Sanders will give the Bucks an early lead, but Lowry sets Fields up with a sneaky pass into the centre … for a missed bank. Ilyasova gets another, and DeRozan and Amir commit offensive fouls on the other end. Amir’s fouled out too, which is terrible as he’s quietly been the best Raptor once again, shooting 9-11. Never forget.
Ilyasova scores the and-one coming back, and we’re pretty much fucked. Lowry hits a three, but it’s hard to keep scoring when Fields just focuses on boxing out a ball that went out off Bargnani. Anderson misses another shot, because he is a cretin deserving of a public stoning, and Ellis hits his to drive the gap up to six points. DeRozan is finally driving like he ought to have started doing several games ago, but Jennings hits a three that makes one of our Bronas bloggers fall off his chair.
The game ends with an Anderson miss, which pretty much summarizes how the entire overtime went. Thank god that’s over. Final score is 122-114, which should extinguish the last little flickers of any playoff hopes we might have had.
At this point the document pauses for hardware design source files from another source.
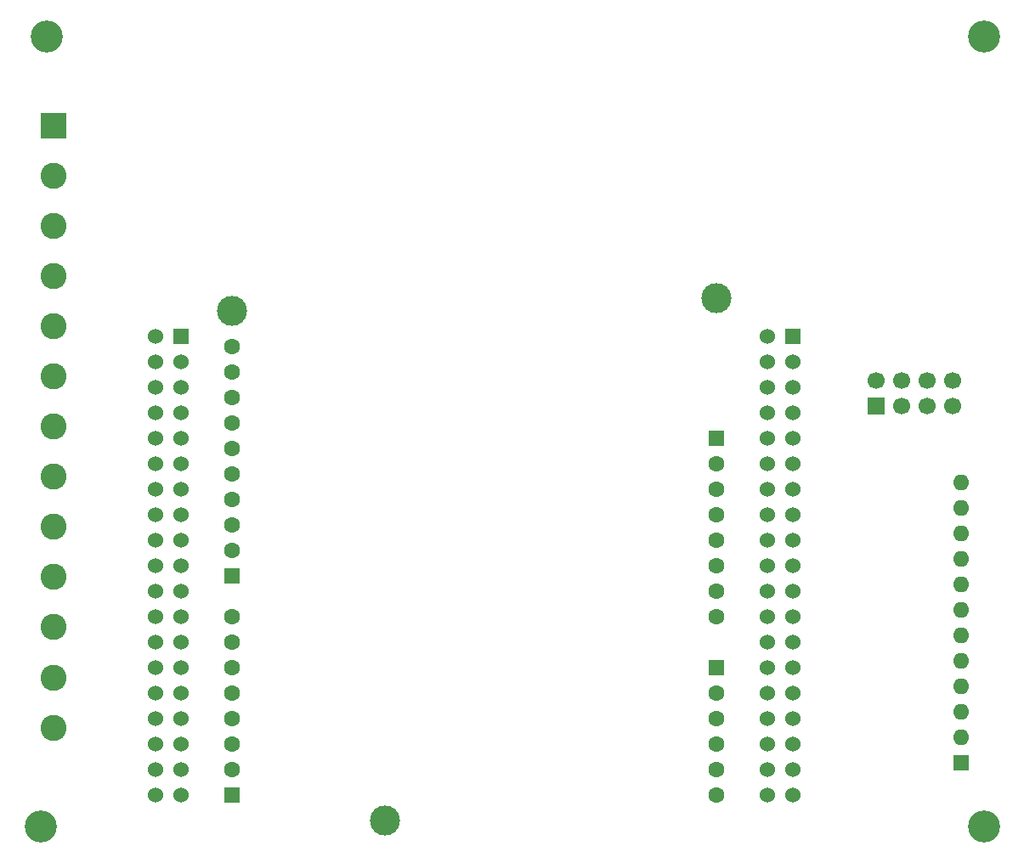
<source format=gts>
G04 #@! TF.GenerationSoftware,KiCad,Pcbnew,(6.0.11)*
G04 #@! TF.CreationDate,2023-03-04T13:29:58-06:00*
G04 #@! TF.ProjectId,STM,53544d2e-6b69-4636-9164-5f7063625858,rev?*
G04 #@! TF.SameCoordinates,Original*
G04 #@! TF.FileFunction,Soldermask,Top*
G04 #@! TF.FilePolarity,Negative*
%FSLAX46Y46*%
G04 Gerber Fmt 4.6, Leading zero omitted, Abs format (unit mm)*
G04 Created by KiCad (PCBNEW (6.0.11)) date 2023-03-04 13:29:58*
%MOMM*%
%LPD*%
G01*
G04 APERTURE LIST*
%ADD10R,1.530000X1.530000*%
%ADD11C,1.530000*%
%ADD12R,1.605000X1.605000*%
%ADD13C,1.605000*%
%ADD14C,3.000000*%
%ADD15R,2.600000X2.600000*%
%ADD16C,2.600000*%
%ADD17C,3.200000*%
%ADD18R,1.700000X1.700000*%
%ADD19C,1.700000*%
%ADD20R,1.600000X1.600000*%
%ADD21O,1.600000X1.600000*%
G04 APERTURE END LIST*
D10*
X133350000Y-90820000D03*
D11*
X133350000Y-136540000D03*
X130810000Y-90820000D03*
X133350000Y-93360000D03*
X130810000Y-93360000D03*
X133350000Y-95900000D03*
X130810000Y-95900000D03*
X133350000Y-98440000D03*
X130810000Y-98440000D03*
X133350000Y-100980000D03*
X130810000Y-100980000D03*
X133350000Y-103520000D03*
X130810000Y-103520000D03*
X133350000Y-106060000D03*
X130810000Y-106060000D03*
X133350000Y-108600000D03*
X130810000Y-108600000D03*
X133350000Y-111140000D03*
X130810000Y-111140000D03*
X133350000Y-113680000D03*
X130810000Y-113680000D03*
X133350000Y-116220000D03*
X130810000Y-116220000D03*
X133350000Y-118760000D03*
X130810000Y-118760000D03*
X133350000Y-121300000D03*
X130810000Y-121300000D03*
X133350000Y-123840000D03*
X130810000Y-123840000D03*
X133350000Y-126380000D03*
X130810000Y-126380000D03*
X133350000Y-128920000D03*
X130810000Y-128920000D03*
X133350000Y-131460000D03*
X130810000Y-131460000D03*
X133350000Y-134000000D03*
X130810000Y-134000000D03*
X130810000Y-136540000D03*
D10*
X72390000Y-90820000D03*
D11*
X72390000Y-136540000D03*
X69850000Y-90820000D03*
X72390000Y-93360000D03*
X69850000Y-93360000D03*
X72390000Y-95900000D03*
X69850000Y-95900000D03*
X72390000Y-98440000D03*
X69850000Y-98440000D03*
X72390000Y-100980000D03*
X69850000Y-100980000D03*
X72390000Y-103520000D03*
X69850000Y-103520000D03*
X72390000Y-106060000D03*
X69850000Y-106060000D03*
X72390000Y-108600000D03*
X69850000Y-108600000D03*
X72390000Y-111140000D03*
X69850000Y-111140000D03*
X72390000Y-113680000D03*
X69850000Y-113680000D03*
X72390000Y-116220000D03*
X69850000Y-116220000D03*
X72390000Y-118760000D03*
X69850000Y-118760000D03*
X72390000Y-121300000D03*
X69850000Y-121300000D03*
X72390000Y-123840000D03*
X69850000Y-123840000D03*
X72390000Y-126380000D03*
X69850000Y-126380000D03*
X72390000Y-128920000D03*
X69850000Y-128920000D03*
X72390000Y-131460000D03*
X69850000Y-131460000D03*
X72390000Y-134000000D03*
X69850000Y-134000000D03*
X69850000Y-136540000D03*
D12*
X125730000Y-100980000D03*
D13*
X125730000Y-103520000D03*
X125730000Y-106060000D03*
X125730000Y-108600000D03*
X125730000Y-111140000D03*
X125730000Y-113680000D03*
X125730000Y-116220000D03*
X125730000Y-118760000D03*
D12*
X77470000Y-136540000D03*
D13*
X77470000Y-134000000D03*
X77470000Y-131460000D03*
X77470000Y-128920000D03*
X77470000Y-126380000D03*
X77470000Y-123840000D03*
X77470000Y-121300000D03*
X77470000Y-118760000D03*
D12*
X125730000Y-123840000D03*
D13*
X125730000Y-126380000D03*
X125730000Y-128920000D03*
X125730000Y-131460000D03*
X125730000Y-134000000D03*
X125730000Y-136540000D03*
D12*
X77470000Y-114700000D03*
D13*
X77470000Y-112160000D03*
X77470000Y-109620000D03*
X77470000Y-107080000D03*
X77470000Y-104540000D03*
X77470000Y-102000000D03*
X77470000Y-99460000D03*
X77470000Y-96920000D03*
X77470000Y-94380000D03*
X77470000Y-91840000D03*
D14*
X92710000Y-139080000D03*
X77470000Y-88280000D03*
X125730000Y-87010000D03*
D15*
X59690000Y-69850000D03*
D16*
X59690000Y-74850000D03*
X59690000Y-79850000D03*
X59690000Y-84850000D03*
X59690000Y-89850000D03*
X59690000Y-94850000D03*
X59690000Y-99850000D03*
X59690000Y-104850000D03*
X59690000Y-109850000D03*
X59690000Y-114850000D03*
X59690000Y-119850000D03*
X59690000Y-124850000D03*
X59690000Y-129850000D03*
D17*
X58420000Y-139700000D03*
X152400000Y-60960000D03*
D18*
X141695000Y-97790000D03*
D19*
X141695000Y-95250000D03*
X144235000Y-97790000D03*
X144235000Y-95250000D03*
X146775000Y-97790000D03*
X146775000Y-95250000D03*
X149315000Y-97790000D03*
X149315000Y-95250000D03*
D20*
X150120000Y-133365000D03*
D21*
X150120000Y-130825000D03*
X150120000Y-128285000D03*
X150120000Y-125745000D03*
X150120000Y-123205000D03*
X150120000Y-120665000D03*
X150120000Y-118125000D03*
X150120000Y-115585000D03*
X150120000Y-113045000D03*
X150120000Y-110505000D03*
X150120000Y-107965000D03*
X150120000Y-105425000D03*
D17*
X59080000Y-60960000D03*
X152400000Y-139700000D03*
M02*

</source>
Team Goat: The shrubbery on Monta Ellis’s chin was by far the most hircine, but on the Raptors it’d probably be Anderson for some truly awful shooting decisions. DeRozan and Bargnani had worse percentages, but they contributed rebounds and assists, whereas Anderson played the sort of game people typically hate Bargnani for – inefficient and high-volume shooting from the same spots every night. When you’re 7 for 12 from inside and still decide to focus on shooting 1 for 8 from downtown, that’s a problem.
Team Toad: Jonas played some very strong basketball for eleven minutes, rebounding well and establishing his big body presence in the post. He was then benched and never seen again. Lowry also had a triple-double despite actually playing a pretty shitty game, while Telfair was conspicuous in that I think he was kidnapped earlier today and nobody noticed. Let’s not ignore Lucas either, with his sixteen points to energize the team, zero of anything else, and one hilarious jump ball.
Team Bench: With Rudy Gay out, tonight was a rare night for Fields to shine, and boy did he. He contributed for all 47 minutes that he played, was tremendous in driving possession the Raptors’ way, and was probably our best defender to boot. He also got blocked four times, which is actually kind of impressive. That’s the kind of idiotic stat that’ll push him over Amir, who played similarly well.